Cada cierto tiempo, las calles del Perú se llenan de banderas, pancartas y cánticos. Desde protestas contra presidentes hasta marchas por derechos laborales, estudiantiles o ambientales, la ciudadanía peruana ha hecho de la protesta un recurso recurrente. Pero una pregunta incómoda persiste en silencio: ¿de verdad sirve de algo marchar?
Protestar: un derecho, pero ¿también una rutina?
El derecho a la protesta está consagrado en la Constitución. Salir a las calles es un acto legítimo, necesario en democracia, pero en un país donde las marchas se han vuelto parte del paisaje político, muchos se preguntan si estas acciones realmente logran algo o si se han convertido en simples descargas de frustración colectiva.
Desde el estallido social de 2020 tras la caída de Manuel Merino, hasta las recientes movilizaciones contra el alza del costo de vida, la población ha salido una y otra vez a protestar.
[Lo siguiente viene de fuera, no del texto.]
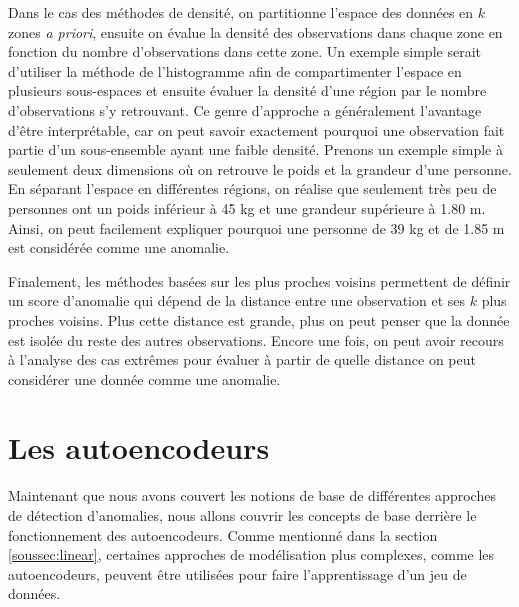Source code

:Dans le cas des méthodes de densité, on partitionne l'espace des données en $k$ zones \textit{a priori}, ensuite on évalue la densité des observations dans chaque zone en fonction du nombre d'observations dans cette zone. Un exemple simple serait d'utiliser la méthode de l'histogramme afin de compartimenter l'espace en plusieurs sous-espaces et ensuite évaluer la densité d'une région par le nombre d'observations s'y retrouvant. Ce genre d'approche a généralement l'avantage d'être interprétable, car on peut savoir exactement pourquoi une observation fait partie d'un sous-ensemble ayant une faible densité. Prenons un exemple simple à seulement deux dimensions où on retrouve le poids et la grandeur d'une personne. En séparant l'espace en différentes régions, on réalise que seulement très peu de personnes ont un poids inférieur à 45 kg et une grandeur supérieure à 1.80 m. Ainsi, on peut facilement expliquer pourquoi une personne de 39 kg et de 1.85 m est considérée comme une anomalie. 

 Finalement, les méthodes basées sur les plus proches voisins permettent de définir un score d'anomalie qui dépend de la distance entre une observation et ses $k$ plus proches voisins. Plus cette distance est grande, plus on peut penser que la donnée est isolée du reste des autres observations. Encore une fois, on peut avoir recours à l'analyse des cas extrêmes pour évaluer à partir de quelle distance on peut considérer une donnée comme une anomalie.


\section{Les autoencodeurs}

Maintenant que nous avons couvert les notions de base de différentes approches de détection d'anomalies, nous allons couvrir les concepts de base derrière le fonctionnement des autoencodeurs. Comme mentionné dans la section \ref{soussec:linear}, certaines approches de modélisation plus complexes, comme les autoencodeurs, peuvent être utilisées pour faire l'apprentissage d'un jeu de données. 

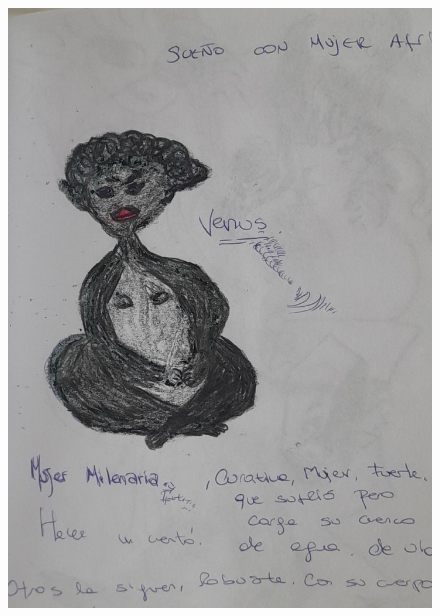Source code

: \documentclass[12pt, a4paper, twoside]{book} %
\begin{document}
\begin{figure}[H]
	\centering
	\includegraphics[width=\textwidth]{./images/1f81324df27a62.jpg}
\end{figure}

\clearpage
\end{document}
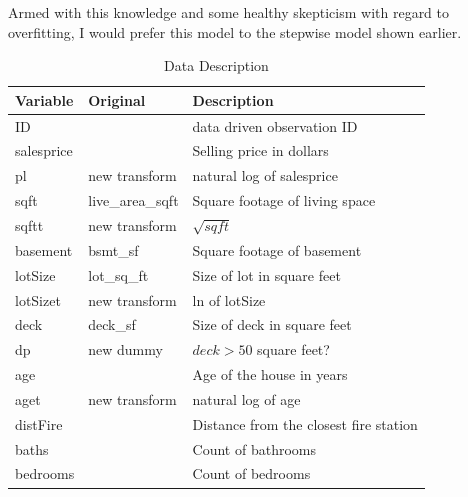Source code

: \documentclass[twocolumn,11pt]{article}
\begin{document}
Armed with this knowledge and some healthy skepticism with regard to overfitting,
I would prefer this model to the stepwise model shown earlier.


\onecolumn





\pagebreak


\pagebreak
\begin{table}[scale=0.4]
\caption{Data Description}
\label{tab:data}
\centering
\begin{tabular}{lll}
\hline
Variable   & Original           & Description \\
\hline
ID         &                    & data driven observation ID \\
salesprice &                    & Selling price in dollars \\
pl         & new transform      & natural log of salesprice \\
\hline
sqft       & live\_area\_sqft   & Square footage of living space \\
sqftt      & new transform      & $\sqrt{sqft}$ \\
basement   & bsmt\_sf           & Square footage of basement \\
lotSize    & lot\_sq\_ft        & Size of lot in square feet \\
lotSizet   & new transform      & ln of lotSize \\
deck       & deck\_sf           & Size of deck in square feet \\
dp         & new dummy          & $deck > 50$ square feet? \\
\hline
age        &                    & Age of the house in years \\
aget       & new transform      & natural log of age \\
distFire   &                    & Distance from the closest fire station \\
\hline
baths      &                    & Count of bathrooms \\
bedrooms   &                    & Count of bedrooms \\

\end{tabular}
\end{table}
\end{document}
Algunas veces con efectos visibles, otras, sin mover una sola pieza del tablero político.
Cuando sí funcionaron
Hay momentos en los que la protesta logró cambios concretos como la ya mencionada caída de Merino que fue producto directo de la presión callejera. También se recuerda la huelga magisterial de 2017 que obligó al gobierno a negociar mejoras salariales.
En ciertos casos, la presencia masiva en las calles ha frenado leyes impopulares o generado retrocesos en decisiones gubernamentales.
Pero también están los silencios
Sin embargo, por cada protesta exitosa, hay varias que se desinflaron sin consecuencia alguna, un ejemplo es la “Marcha de los Cuatro Suyos” en el 2000 que es recordada como un símbolo aunque la caída de Fujimori ocurrió meses después por otros factores.
Las protestas contra el Congreso actual, pese a su masividad, no lograron disolverlo. Las marchas feministas, aunque impactantes, aún luchan por transformar políticas públicas efectivas en un país con altos índices de violencia de género.
¿Fuerza simbólica o presión real?
“La protesta no siempre busca resultados inmediatos, a veces es una forma de mantener viva una causa, de marcar territorio en la opinión pública”. El poder de una marcha no se mide solo en leyes cambiadas, sino en la capacidad de instalar temas en la agenda.
Algunos activistas critican la falta de estrategia y continuidad: “Marchar sin organización posterior es como gritar al vacío. Nos emocionamos un día, y al siguiente todo vuelve a lo mismo”.
¿Y si el problema es que ya nadie escucha?
En tiempos de polarización, muchas protestas caen en oídos sordos. Para los que no marchan, los manifestantes son vistos como revoltosos o manipulados, para algunos medios son simplemente cifras y fotos y para ciertos políticos, son molestias que se apagan solas.
Entonces, ¿vale la pena marchar si nadie responde?
Lo que nadie quiere admitir
Muchos lo piensan, pocos lo dicen: las marchas en el Perú, a veces, no cambian nada, pero renunciar a ellas sería también renunciar a una de las pocas formas de participación directa que aún tiene peso en nuestra frágil democracia. Porque si no marchamos, ¿qué nos queda?
La pregunta final
Más allá de las ideologías, más allá de las causas, la pregunta que todos deberíamos hacernos es:
¿Estás dispuesto a marchar por algo, sabiendo que podría no cambiar nada?
¿O preferimos quedarnos en casa viendo cómo todo sigue igual?